**Teks Bacaan**

::::

Kategori
Edukasi

7 Pesan Mulia dalam Q.S. al-Maidah/5: 48 Menurut Tafsir Al-Misbah

Mengutip buku Pendidikan Agama Islam dan Budi Pekerti untuk SMA/SMK Kelas X, pesan utama dari Q.S. al-Maidah/5: 48 menurut tafsir al-Misbah adalah bahwa Al-Qur’an merupakan kitab pembenar sekaligus tolok ukur kebenaran yang menuntun manusia untuk menyikapi keragaman syariat dengan cara berlomba-lomba dalam berbuat kebajikan.

Surat Al-Maidah ayat 48 merupakan salah satu ayat fundamental dalam Al-Qur’an yang membahas posisi Al-Qur’an terhadap kitab-kitab suci sebelumnya serta memberikan pedoman universal bagi umat manusia.

Ayat ini mengandung pesan-pesan mendalam tentang kebenaran, hukum, dan tujuan hidup.

Seperti yang dikutip dari buku Pendidikan Agama Islam dan Budi Pekerti untuk SMA/SMK Kelas X, penulis Ahmad Tauik dan Nurwastuti Setyowati, penjelasan mengenai ayat ini menurut tafsir al-Misbah mengungkapkan setidaknya tujuh pesan mulia yang relevan sepanjang zaman.

Berikut 7 pesan mulia dalam Q.S. al-Maidah/5: 4 menurut tafsir Al-Misbah:

1. Al-Qur’an Diturunkan dengan Kebenaran Mutlak (Haq)

Pesan pertama menegaskan bahwa Al-Qur’an diturunkan oleh Allah Swt. dengan membawa kebenaran (bil-haq).

Kebenaran ini bersifat mutlak dan menyeluruh, mencakup tiga aspek utama.

Pertama, kebenaran pada isinya, di mana setiap ajaran, kisah, hukum, dan informasi di dalamnya adalah benar tanpa keraguan.

Kedua, kebenaran dalam cara ia diturunkan, yakni melalui wahyu yang suci.

Ketiga, kebenaran pada sosok yang mengantarkannya, yaitu Malaikat Jibril a.s., malaikat yang terpercaya dan kuat, kepada Nabi Muhammad Saw. yang memiliki sifat al-amin (terpercaya).

2. Al-Qur’an Membenarkan Kitab-Kitab Suci Terdahulu

Al-Qur’an berfungsi sebagai mushaddiqan, atau pembenar terhadap kitab-kitab suci yang diturunkan sebelumnya, seperti Taurat kepada Nabi Musa a.s., Zabur kepada Nabi Daud a.s., dan Injil kepada Nabi Isa a.s.

::::

(Butir tersimpan dari suatu koleksi)

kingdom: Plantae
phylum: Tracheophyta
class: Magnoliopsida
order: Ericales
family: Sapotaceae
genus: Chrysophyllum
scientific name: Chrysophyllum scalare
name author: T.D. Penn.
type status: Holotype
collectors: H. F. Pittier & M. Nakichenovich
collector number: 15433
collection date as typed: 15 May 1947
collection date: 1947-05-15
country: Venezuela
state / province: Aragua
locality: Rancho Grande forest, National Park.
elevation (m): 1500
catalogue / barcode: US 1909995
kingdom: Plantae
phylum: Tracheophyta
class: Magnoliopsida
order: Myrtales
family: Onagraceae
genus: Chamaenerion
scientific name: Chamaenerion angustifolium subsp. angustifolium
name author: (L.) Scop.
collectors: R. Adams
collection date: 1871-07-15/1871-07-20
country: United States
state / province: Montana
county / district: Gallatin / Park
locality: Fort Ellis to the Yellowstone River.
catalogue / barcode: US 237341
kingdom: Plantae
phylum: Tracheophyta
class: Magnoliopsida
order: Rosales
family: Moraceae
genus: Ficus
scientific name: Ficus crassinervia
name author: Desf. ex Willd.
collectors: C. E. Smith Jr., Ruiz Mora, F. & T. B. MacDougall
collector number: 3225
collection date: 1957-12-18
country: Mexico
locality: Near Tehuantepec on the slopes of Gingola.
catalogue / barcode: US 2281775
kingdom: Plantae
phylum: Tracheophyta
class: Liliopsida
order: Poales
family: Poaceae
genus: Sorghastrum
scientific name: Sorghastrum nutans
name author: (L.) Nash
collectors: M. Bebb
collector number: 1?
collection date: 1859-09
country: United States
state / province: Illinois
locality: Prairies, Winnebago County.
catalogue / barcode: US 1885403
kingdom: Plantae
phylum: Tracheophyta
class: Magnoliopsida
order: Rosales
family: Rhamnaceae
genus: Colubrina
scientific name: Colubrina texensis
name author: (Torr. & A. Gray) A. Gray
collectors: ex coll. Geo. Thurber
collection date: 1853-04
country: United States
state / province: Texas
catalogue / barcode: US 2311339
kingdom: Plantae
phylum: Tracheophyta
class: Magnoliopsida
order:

::::

**Daftar Tugas**
1. Jawab pertanyaan berikut berdasarkan teks bacaan:
(a) Siapa penulis buku Pendidikan Agama Islam dan Budi Pekerti untuk SMA/SMK Kelas X yang dikutip?
(b) Menurut pesan pertama, siapa yang mengantarkan Al-Qur’an kepada Nabi Muhammad Saw.?
(c) Kitab apa yang disebut diturunkan kepada Nabi Daud a.s.?
2. Tuliskan kembali tanpa perubahan baris-baris dalam catatan, mulai dari baris yang memuat "collection date: 1957-12-18" dan terus hingga akhir catatan, kedua ujungnya ikut disalin.

**Jawaban Berurutan**
1.
(a) Ahmad Tauik dan Nurwastuti Setyowati
(b) Malaikat Jibril a.s.
(c) Zabur

2.
collection date: 1957-12-18
country: Mexico
locality: Near Tehuantepec on the slopes of Gingola.
catalogue / barcode: US 2281775
kingdom: Plantae
phylum: Tracheophyta
class: Liliopsida
order: Poales
family: Poaceae
genus: Sorghastrum
scientific name: Sorghastrum nutans
name author: (L.) Nash
collectors: M. Bebb
collector number: 1?
collection date: 1859-09
country: United States
state / province: Illinois
locality: Prairies, Winnebago County.
catalogue / barcode: US 1885403
kingdom: Plantae
phylum: Tracheophyta
class: Magnoliopsida
order: Rosales
family: Rhamnaceae
genus: Colubrina
scientific name: Colubrina texensis
name author: (Torr. & A. Gray) A. Gray
collectors: ex coll. Geo. Thurber
collection date: 1853-04
country: United States
state / province: Texas
catalogue / barcode: US 2311339
kingdom: Plantae
phylum: Tracheophyta
class: Magnoliopsida
order:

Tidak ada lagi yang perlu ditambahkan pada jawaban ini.